Henry Ford once said about his 1909 Model T: "Any customer can have a car painted any colour that he wants so long as it is black." At the time, his statement accurately reflected the mindset of marketers in the auto industry who were looking to capture the attention of a generation who had yet to see cars as a personalized commodity that could be mass-produced to meet the needs of the individual.
Cars have come a long way. They've become a totally integrated part of society -- an indispensable means of transportation, a status symbol and a customizable product available in every size, shape and colour from an endless selection of brand name manufacturers. The same cannot be said for the strategies being used to market them, which have not evolved to match the innovation of automakers and the individual needs of each new generation.
To put it simply, cars have changed dramatically over the last century, but marketers are still doing the same old thing: using the 'one colour approach' in an attempt to draw in an audience whose wants and needs differ vastly from their predecessors.
The impersonal, advertisement-heavy system for marketing vehicles is archaic. It may have been effective when the automobile was first introduced to the marketplace, and it may have even continued to work for the Baby Boomer generation. But it's important to recognize that there's a new customer on the horizon and the old way of marketing has little to no effect on them, except to turn them off of a brand.

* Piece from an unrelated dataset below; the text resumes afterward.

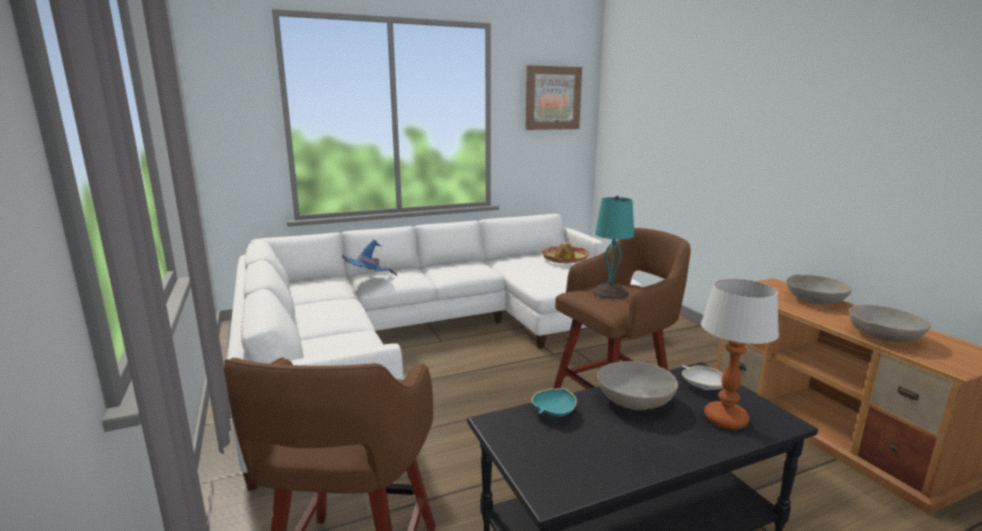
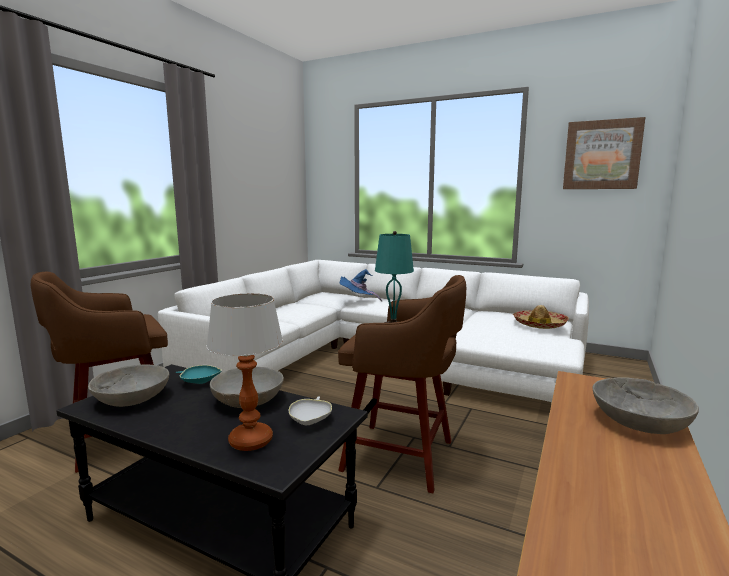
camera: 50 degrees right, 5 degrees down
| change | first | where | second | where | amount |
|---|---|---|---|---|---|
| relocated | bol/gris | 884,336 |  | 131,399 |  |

This new customer is the Millennial, 20 and 30-somethings, often students, who are looking for a brand that can earn their trust and respect in a clean-cut, genuine manner.
It's time to start marketing in more than one colour.
Innovation, honest campaigns and gestures that signal commitment to the customer as an individual: these are the things that will grab the attention of the Millennial generation. They have no interest in watching, reading or listening to traditional marketing channels, and frankly they don't put much stock in them either.
Millennials are much more inclined to commit to brands that demonstrate an interest in their interests, whether it be balancing finances to pay for school, taking care of the environment or giving back to the community.
Many Millennials are still uncommitted when it comes to brand loyalty in the auto industry, but marketers have yet to use this as an opportunity to increase sales. We're in the middle of open season with this fresh generation, but no one seems to be taking advantage of it.
What you need to know (and act on) is that while Millennials are cautious and price conscious when it comes to big purchases, they are also flexible and eager to discover brands that resonate with them. In a recent yconic survey, Millennials noted their willingness to switch vehicle brands for their next purchase, as well as a keen interest in buying new, over used vehicles, if an incentive were provided. This is an opportunity for marketers to capture the long-term loyalty of Millennials by developing incentives that they actually find appealing.
Don't be deceived, we're not talking about the flashy rebates or price slashing incentives that worked on their parents. Think outside the box and move away from traditional sales tactics. Donate proceeds from their next purchase to the charity of their choice, provide a scholarship that will go towards their education, help them pay for their first year of insurance - the options are endless, all you have to do is pick a colour. Find out what matters to your customer and do something about it. Use your marketing budget to show you care about what your customers care about and you won't need to pay for billboards and commercials to get Millennials into your dealership.
Start today. Soon, Millennials will be making life-long loyalty-altering decisions about automobile brands that have served them well, while discounting those who have neglected to cater to their needs. Millennials need you to demonstrate your appreciation for their generation's individuality, not just make empty promises through their televisions. To once again quote the man who kicked the automotive industry into gear: "You can't build a reputation on what you are going to do." Ford knew something that seems to have been forgotten today -- you can try to sell people on your brand all you want, but unless you prove to them that you can follow through, it won't make a lick of difference. And this is the key to capturing the attention of the Millennial market.